Why even bother signing it if your key is that weak?

Furthermore, they sign every message individually with the same key. This does not make sense to me: why not just sign the root of the Merkle tree?

Other fun stuff:

- They both supply email tracking, and protect your privacy by blocking email tracking...

- It doesn't prove that the email has been sent, it just proves that it has been submitted to Gmelius for signing.

1 comments

Thanks for your comments.

"They both supply email tracking, and protect your privacy by blocking email tracking."

> This is mainly offered to prevent false positives for our own trackers. But point taken :)

"It doesn't prove that the email has been sent, it just proves that it has been submitted to Gmelius for signing."

> The insertion is done when we have received a response from Google servers.

"SHA-512"

> Long debate but this was the most natural solution for a Merkle architecture.

"The insertion is done when we have received a response from Google servers"

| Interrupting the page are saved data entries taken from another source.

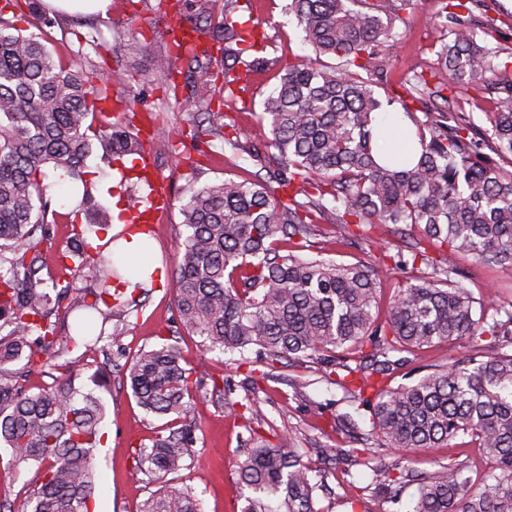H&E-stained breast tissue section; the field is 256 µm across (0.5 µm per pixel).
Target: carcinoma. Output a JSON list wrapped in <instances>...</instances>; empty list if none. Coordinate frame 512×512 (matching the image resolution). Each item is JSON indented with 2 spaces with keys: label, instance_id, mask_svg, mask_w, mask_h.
Wrapping results in <instances>:
<instances>
[{
  "label": "carcinoma",
  "instance_id": "obj_1",
  "mask_svg": "<svg viewBox=\"0 0 512 512\" xmlns=\"http://www.w3.org/2000/svg\"><path fill=\"white\" fill-rule=\"evenodd\" d=\"M238 0H224V88L206 76L211 58L191 45L157 60L170 80L176 61L202 73L192 102L209 106L247 80L259 59H242L245 42L233 15ZM479 0H442L436 18L448 31L438 65L461 84L492 73L496 111L489 127L450 107L443 89L423 76L407 75L398 97L411 117L420 154L406 161L391 143L388 164L377 159L373 126L383 105L374 86L388 77L395 0H290L288 11L322 64L298 59L283 69L262 102L259 118L270 125L267 176L226 179L186 190L179 211L186 235L178 245L173 279L184 332L203 345L240 356L252 366L240 406L260 411L262 382L277 366H305L369 412L365 447L320 448L321 461L361 458L388 502L413 486L410 512H512V301L477 299L463 284L460 260L512 269V75L494 63L495 51L478 43L476 28L497 31L494 20L478 23L470 5ZM0 7V444L15 468L37 465L38 485L25 512H90L97 488L96 457L103 441L105 404L97 389L71 381L33 391L26 378L37 356L81 347L106 352L123 331L92 335L87 317L103 309H130L123 268L101 254L84 234L69 249L74 275L99 283L78 288L52 282L44 288L41 245L47 203L39 181L48 164L76 178L91 144L89 118L105 113L108 88L92 85L81 70L55 64L46 46L24 35ZM244 69H238V65ZM97 136L101 158L143 157L139 133L120 124ZM338 227L336 244H349V226L392 225L400 245L391 264L300 255L320 219ZM397 277L381 308V284ZM77 314L74 334L60 336L51 321L55 304ZM489 342L483 343L484 336ZM466 339L473 354L451 358L411 385L389 379L418 353L439 344L453 349ZM257 349L261 368L246 353ZM25 364L8 369L19 359ZM132 395L148 414L190 418L206 374L183 365L173 343L139 351L125 365ZM249 449L238 462L243 490L240 512H321L319 495H331L326 469L304 461L309 449L288 434L272 443L244 424ZM469 437L491 467L476 481L466 463L421 472L400 452L442 448ZM194 428L181 425L138 453L139 470L158 480L186 467L194 454ZM398 453L385 462L378 449ZM139 512H198L194 495L173 482L162 485Z\"/></svg>",
  "mask_w": 512,
  "mask_h": 512
}]
</instances>
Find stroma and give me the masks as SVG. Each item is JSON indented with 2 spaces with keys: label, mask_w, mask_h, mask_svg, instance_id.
Returning a JSON list of instances; mask_svg holds the SVG:
<instances>
[{
  "label": "stroma",
  "mask_w": 512,
  "mask_h": 512,
  "mask_svg": "<svg viewBox=\"0 0 512 512\" xmlns=\"http://www.w3.org/2000/svg\"><path fill=\"white\" fill-rule=\"evenodd\" d=\"M289 0H238L237 15L253 28L264 45L263 51H247L244 60L263 58L264 63L252 72L239 97H215L210 111L197 113L194 108L180 106L186 88H179L177 99H168L164 82L152 70L154 59L171 47V30L201 28L200 47L213 52V73H221L223 59L216 53L223 47L221 32L224 11L220 0H187L174 9L158 0H112L106 15L67 16L41 6L31 10L25 0H15L5 14L23 34L38 37L54 52L56 62L83 68L94 85L110 83L113 73H120L122 84H110L111 96L134 97V111L126 116V124L135 126L145 147L144 159L117 160L101 158L100 148H92L86 157L82 176L74 180L61 176L52 166H45L41 177L48 202L46 222L49 238L41 246L46 280H72L77 287H87L84 279H74L61 256L75 233L81 232L88 214L95 206L119 209L121 220H130L129 199H136L144 211L146 226L152 232L150 247L138 262L128 265L127 278L136 281L138 267L162 268L172 275L177 247L185 235L179 207L187 186L203 187L227 178L254 179L261 171L270 128L259 120L263 99L276 86L283 66L296 57L313 58L304 33L286 6ZM439 0H406L395 23L396 60L387 84L377 86L376 94L384 99L400 95L399 80L404 74L427 75L431 85L447 87L455 102L470 112L474 123L486 126V114L494 102L484 84L456 86L447 72L440 70L436 52L444 37L443 29L432 25L430 18L439 10ZM477 18L500 21L501 34L489 39V47L499 52L500 61L512 65V0H481L474 8ZM220 127L218 137L198 142L190 159L171 153L169 144L189 141L195 123ZM239 136L242 147L233 149L226 140ZM163 182L170 196L168 209L161 214L150 212V184ZM336 227L323 220L308 239L303 255L325 257L352 263L364 259L357 246H338L333 242ZM478 298L495 297L512 300V270L472 267L465 282ZM123 327L126 357L138 350L151 349L163 340L177 338L188 365L205 370L215 380L231 384L228 392H208L197 398L194 417L199 426L194 457L189 466L175 476L177 483L191 488L200 512H240L236 469L247 448V431L235 409L245 390L242 383L246 368L237 366L229 355L203 347L200 337L185 333L167 283H154L144 297V307L120 318L107 319L106 330ZM45 370L33 371L27 378L31 387L46 386L66 380L84 384L95 370L104 368L106 357L99 351L76 350L60 357H43ZM277 380L265 383L261 392V418L254 426L265 436L289 433L298 447L309 449L311 466H320L315 451L319 448H351L358 431L368 430L369 415L359 410L336 387L320 382L316 374L304 367L277 368ZM106 418L105 440L97 459L101 490L94 505L99 512H139L140 505L158 482L137 467L138 452L151 446L153 439L166 430L163 418L147 414L132 395L130 384L121 373H113L104 394ZM350 415L354 428L333 427L335 415ZM406 457L421 471L429 472L453 462L472 465L473 478H481L487 470L477 449L450 445L407 451ZM10 452L0 447V512H22L27 497L37 486L36 467L14 471ZM327 481L334 489L330 499L332 512H346L344 498L360 497L362 512H397L395 505L385 502L373 488L375 478L365 466L337 459Z\"/></svg>",
  "instance_id": "obj_1"
}]
</instances>
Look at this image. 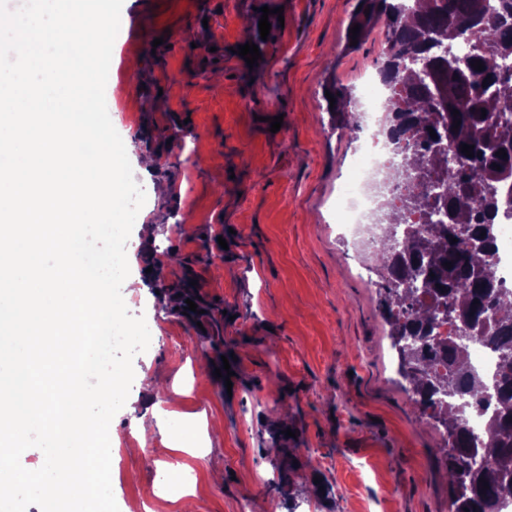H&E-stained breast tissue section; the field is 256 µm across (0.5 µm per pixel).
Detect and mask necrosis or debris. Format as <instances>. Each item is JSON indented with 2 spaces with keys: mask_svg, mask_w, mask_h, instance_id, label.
Returning a JSON list of instances; mask_svg holds the SVG:
<instances>
[{
  "mask_svg": "<svg viewBox=\"0 0 512 512\" xmlns=\"http://www.w3.org/2000/svg\"><path fill=\"white\" fill-rule=\"evenodd\" d=\"M398 91V85L386 79L383 71H376L365 80L359 110L353 115L358 128L366 130L368 136L343 186L337 217L354 253L362 259L380 256L375 216L380 210L399 206L406 192L405 182L392 177L400 145L389 136L390 109ZM494 233L496 279L512 286V182L503 192Z\"/></svg>",
  "mask_w": 512,
  "mask_h": 512,
  "instance_id": "4bbe7bcc",
  "label": "necrosis or debris"
}]
</instances>
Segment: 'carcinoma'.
<instances>
[{
	"label": "carcinoma",
	"instance_id": "carcinoma-1",
	"mask_svg": "<svg viewBox=\"0 0 512 512\" xmlns=\"http://www.w3.org/2000/svg\"><path fill=\"white\" fill-rule=\"evenodd\" d=\"M398 0H356L352 24L360 25L357 38L378 23L386 29L382 70L400 84L404 106L393 109L396 138L417 135L414 151L402 158L393 172L396 179L414 178L402 207L384 213L379 223L391 224L396 233L406 213L421 211L425 223L405 234L402 245L388 248L396 265L394 276L384 279L383 317L390 336L409 337L413 375L404 376L412 394L440 395L448 403L433 410L445 430H453L450 449L444 450L453 512H502L512 500V293L495 286L493 219L502 188L512 174V143L504 146L507 157L496 155L502 120L512 118V78L502 69L512 57V0H421V7L405 10ZM465 42L479 49L466 64L450 70L436 58L433 44ZM431 59L427 74L405 67L401 57ZM481 61L484 70L471 66ZM335 98L332 112L352 116L349 88L331 84ZM459 114H453V110ZM486 116H481V110ZM461 121L453 129L454 120ZM448 142V153L431 148L430 132ZM473 147L474 157L461 152ZM465 224L483 242L475 251L460 240L454 244L457 226ZM451 263L446 268L444 263ZM424 288L434 293L431 308L414 305ZM448 305L449 326L463 330L466 338L433 335L445 323L438 316L440 304ZM488 342L497 352L493 386H488L468 363L470 344ZM439 360L448 361V372L435 371ZM498 409L488 426L487 438L471 435L455 403Z\"/></svg>",
	"mask_w": 512,
	"mask_h": 512
}]
</instances>
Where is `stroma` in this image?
<instances>
[{
  "label": "stroma",
  "instance_id": "1",
  "mask_svg": "<svg viewBox=\"0 0 512 512\" xmlns=\"http://www.w3.org/2000/svg\"><path fill=\"white\" fill-rule=\"evenodd\" d=\"M355 4L123 0L112 124L130 156H155L135 180L142 214L167 226L149 239L133 227L126 244L131 274L159 261L166 273L125 300L151 340L110 424L122 510L180 512L187 495L194 512H261L269 498L281 512H448L444 429L411 401L383 289L336 222L358 142L325 86L359 90L385 48L379 27L349 46ZM263 6L283 14L250 67L235 49ZM185 287L208 317L164 303ZM205 334L235 354L234 388L215 377ZM140 418L154 426L142 447Z\"/></svg>",
  "mask_w": 512,
  "mask_h": 512
}]
</instances>
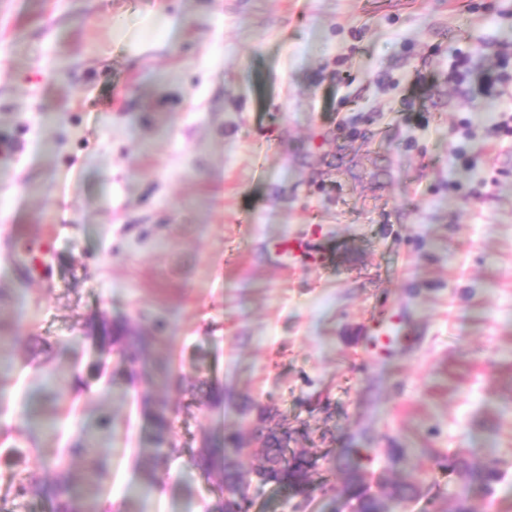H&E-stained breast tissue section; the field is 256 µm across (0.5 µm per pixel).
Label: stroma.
I'll return each instance as SVG.
<instances>
[{
  "label": "stroma",
  "mask_w": 512,
  "mask_h": 512,
  "mask_svg": "<svg viewBox=\"0 0 512 512\" xmlns=\"http://www.w3.org/2000/svg\"><path fill=\"white\" fill-rule=\"evenodd\" d=\"M506 45L512 0H0V501L86 437L64 460L105 461L112 512H209L192 452L252 447L264 409L317 467L250 512H353L345 448L418 489L401 512H512V81L480 82ZM392 308L409 336L370 356ZM113 330L149 342L124 375ZM159 400L183 453L150 487ZM51 254L46 245L28 246L27 273L32 277L42 278L48 270Z\"/></svg>",
  "instance_id": "obj_1"
}]
</instances>
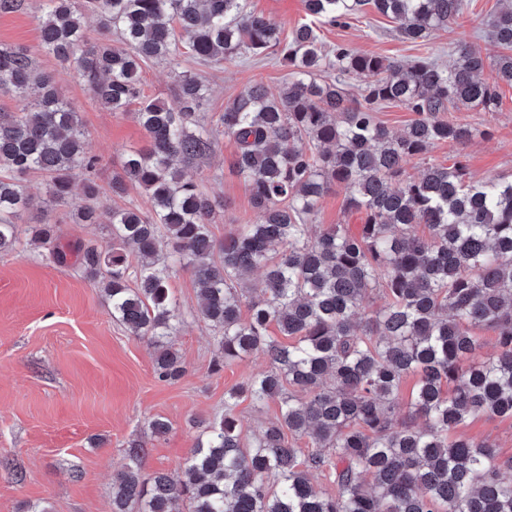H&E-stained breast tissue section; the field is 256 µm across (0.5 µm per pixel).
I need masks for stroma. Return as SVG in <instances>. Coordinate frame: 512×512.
<instances>
[{
  "label": "stroma",
  "instance_id": "1",
  "mask_svg": "<svg viewBox=\"0 0 512 512\" xmlns=\"http://www.w3.org/2000/svg\"><path fill=\"white\" fill-rule=\"evenodd\" d=\"M38 5L39 0H24L21 9L0 10V44L33 49L39 67L55 74L59 95L79 113L87 149L99 160L95 177L101 187L100 208L145 206L137 187L116 197L111 185L124 153L146 149L147 134L132 113L103 108L72 68L39 51ZM507 9H512V0H466L455 24L422 43L401 38L394 20L370 9L348 24L321 26L319 35L326 45L389 60L428 56L448 64L463 41L497 54L490 22ZM181 67L202 74L209 87L203 120L211 126L225 105L253 83L274 90L288 76L270 56L212 66L187 59ZM456 118L476 128L477 136L463 147L436 144L408 160L407 176H418L429 162L449 165L459 160L471 180H512V86H500L497 111L460 112ZM236 151L234 139L220 137L214 154L186 170L202 191L222 204L212 224L219 240L233 225L259 219L249 186L231 169ZM27 185L39 203L23 215L14 246L0 252V512H28L36 503L50 512H112V479L124 465L131 442L144 446L145 477L174 472L205 425L223 414L225 392L268 364L254 353L217 368L222 358L217 334L198 311L193 271L180 268L170 287L180 321L174 343L186 372L175 381L159 380L151 346L113 321L101 285L77 264L42 261L28 233L30 224L48 221L59 225L64 241L100 246L109 238L107 225L73 223L72 213L85 203L82 194L66 205L49 206L41 175H31ZM155 418L168 422L165 435H151L148 424ZM457 434L495 448L500 461H512L510 418L478 416Z\"/></svg>",
  "mask_w": 512,
  "mask_h": 512
}]
</instances>
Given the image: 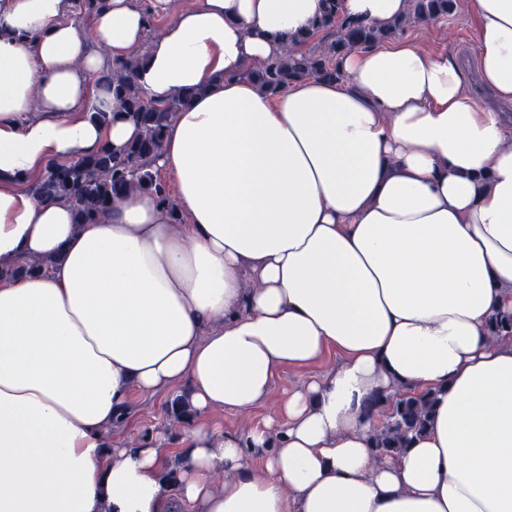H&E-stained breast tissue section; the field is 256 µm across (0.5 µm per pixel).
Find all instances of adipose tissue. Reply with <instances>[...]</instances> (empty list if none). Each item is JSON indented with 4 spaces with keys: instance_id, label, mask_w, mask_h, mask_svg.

But GMelius is a client-side application, right? According to your whitepaper, the insertion is done when the _client_ receives the response, I don't see anything about validation from the GMelius servers to GMail.

"SHA-512"

It's not the SHA part which is the problem, it's the RSA part. 512-bit RSA is well-known to be broken and there have already been multiple exploits. 2048 bits is the bare minimum anyone should use nowadays.

All the logic happens at the back-end level via our API communicating with Gmail's one. Nothing is done on the client-side (i.e., extension) besides the integration of our buttons/features within Gmail's UI.

The RSA key is just used to show that what has been inserted was through our service. Note that the final hash resulting from the mixer is done without any RSA.